Wednesday, February 13, 2008

Hard to find

Stuck in the bar and sweating a fair bit with the weather somehow hot and wet at the same time I got to try two special wines. One a 'not commercially available' and the other 'available but prohibitively expensive'.

Glenora Estate Merlot Cabernet Franc 2006 from Waiheke falls into the first camp. Certainly not a label I've heard of before and there's something quizzical in the packaging and the liquid inside. A pedestrian label is at odds with the stated intention to produce high quality wine and I can't get a handle on the wine itself as it teases wonderful flavours and then hides them in the next swallow. It has a lovely aroma of plums and berries, mixed up with olive and pencil shavings. The palate is distinguished by extemely fine, mouth-drying tannins that linger long after the fruit has fallen away but as the flavours tease in and out I get the sense that this may be because the wine is too young. The wine is not disjointed, quite the opposite, and it seems to be showing signs of quietly knitting into a rewarding whole.

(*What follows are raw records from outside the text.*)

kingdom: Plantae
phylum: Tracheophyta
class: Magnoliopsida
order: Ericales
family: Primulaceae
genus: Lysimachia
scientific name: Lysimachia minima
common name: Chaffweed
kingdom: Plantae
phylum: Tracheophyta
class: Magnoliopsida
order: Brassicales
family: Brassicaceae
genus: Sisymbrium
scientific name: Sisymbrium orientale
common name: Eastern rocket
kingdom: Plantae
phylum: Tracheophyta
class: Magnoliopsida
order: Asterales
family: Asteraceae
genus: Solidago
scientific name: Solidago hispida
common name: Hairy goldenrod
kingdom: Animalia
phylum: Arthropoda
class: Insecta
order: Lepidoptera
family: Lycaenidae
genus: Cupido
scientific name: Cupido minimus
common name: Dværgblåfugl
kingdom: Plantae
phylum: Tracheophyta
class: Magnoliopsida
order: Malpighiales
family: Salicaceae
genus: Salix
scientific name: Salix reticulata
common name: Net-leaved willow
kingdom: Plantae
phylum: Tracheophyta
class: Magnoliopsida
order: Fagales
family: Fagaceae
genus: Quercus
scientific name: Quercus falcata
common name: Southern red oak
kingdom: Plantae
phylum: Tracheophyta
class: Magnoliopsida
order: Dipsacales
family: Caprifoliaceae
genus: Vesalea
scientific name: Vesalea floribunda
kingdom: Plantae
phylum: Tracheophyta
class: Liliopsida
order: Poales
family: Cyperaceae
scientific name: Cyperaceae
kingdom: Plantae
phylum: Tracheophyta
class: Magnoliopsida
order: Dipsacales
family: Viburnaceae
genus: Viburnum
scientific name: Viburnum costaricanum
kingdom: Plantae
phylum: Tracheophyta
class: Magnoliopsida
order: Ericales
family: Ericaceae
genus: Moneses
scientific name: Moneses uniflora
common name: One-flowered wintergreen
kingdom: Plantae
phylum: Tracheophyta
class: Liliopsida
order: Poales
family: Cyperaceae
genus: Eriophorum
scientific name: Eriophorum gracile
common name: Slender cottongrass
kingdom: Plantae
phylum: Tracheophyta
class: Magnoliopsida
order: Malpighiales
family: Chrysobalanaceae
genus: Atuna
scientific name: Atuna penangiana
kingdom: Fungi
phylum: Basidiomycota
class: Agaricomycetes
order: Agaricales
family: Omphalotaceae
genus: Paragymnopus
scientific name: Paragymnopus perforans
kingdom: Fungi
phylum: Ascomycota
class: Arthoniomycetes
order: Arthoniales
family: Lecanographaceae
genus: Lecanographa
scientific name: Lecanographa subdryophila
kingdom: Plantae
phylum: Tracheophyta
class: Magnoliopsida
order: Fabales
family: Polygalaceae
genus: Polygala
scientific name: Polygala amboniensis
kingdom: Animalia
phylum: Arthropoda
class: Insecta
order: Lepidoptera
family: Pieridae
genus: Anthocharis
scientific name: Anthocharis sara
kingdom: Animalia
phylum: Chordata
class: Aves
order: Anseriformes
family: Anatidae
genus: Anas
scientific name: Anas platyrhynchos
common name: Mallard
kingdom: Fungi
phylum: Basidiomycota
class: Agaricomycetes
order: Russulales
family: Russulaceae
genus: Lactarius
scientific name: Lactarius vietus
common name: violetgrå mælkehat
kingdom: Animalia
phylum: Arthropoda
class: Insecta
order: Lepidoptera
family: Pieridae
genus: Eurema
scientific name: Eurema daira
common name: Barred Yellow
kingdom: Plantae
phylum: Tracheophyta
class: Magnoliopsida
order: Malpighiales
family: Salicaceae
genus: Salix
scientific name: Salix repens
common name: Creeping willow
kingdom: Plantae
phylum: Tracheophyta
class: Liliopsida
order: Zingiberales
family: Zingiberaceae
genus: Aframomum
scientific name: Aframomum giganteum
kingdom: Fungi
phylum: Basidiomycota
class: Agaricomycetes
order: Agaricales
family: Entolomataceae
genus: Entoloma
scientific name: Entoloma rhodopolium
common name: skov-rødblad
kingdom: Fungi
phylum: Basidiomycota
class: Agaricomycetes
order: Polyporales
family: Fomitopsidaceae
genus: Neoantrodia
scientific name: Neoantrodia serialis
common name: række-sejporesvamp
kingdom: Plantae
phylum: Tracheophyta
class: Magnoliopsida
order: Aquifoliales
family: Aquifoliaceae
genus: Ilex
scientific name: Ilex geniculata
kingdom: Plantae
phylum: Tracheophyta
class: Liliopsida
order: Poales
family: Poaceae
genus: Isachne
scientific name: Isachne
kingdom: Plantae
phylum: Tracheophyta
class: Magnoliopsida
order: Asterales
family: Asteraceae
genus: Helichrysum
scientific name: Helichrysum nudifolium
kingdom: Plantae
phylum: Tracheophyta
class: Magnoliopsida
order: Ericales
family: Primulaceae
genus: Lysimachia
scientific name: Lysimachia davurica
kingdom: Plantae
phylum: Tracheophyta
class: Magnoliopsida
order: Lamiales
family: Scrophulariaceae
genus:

I also had a bare whisper of the Providence 2002 left in the bottle after someone carelessly threw out the glass I was left to try. I may be about to be unfair as the wine had been opened the day before and it was the last, scraggy end of the bottle but the nose smelt old and was overlaid with mousy brettanomyces. Under this some red plum aromas tried to get out of the glass. It was better on the palate with a sharp burst of mulberry fruit and subtle spice but this feels to me like a fake. Mutton dressed up as lamb. A dowager in virgin frills. A little redcurrant fruit and a dusting of cocoa powder can't detract from what this lacks. Intensity, complexity and breed.

2 comments:

Jules said...

It's not just you and a day old bottle - while I have not tasted it I only ever hear bad or disparaging comments about Providence. Love the blog, keep up the great work.

Anonymous said...

Providence is rubbish, point blank, and your review is spot on. Matakana has recently boasted red wines in Ti Point, and Takatu that just make these old Matakana has- beens see stars, and at half the price.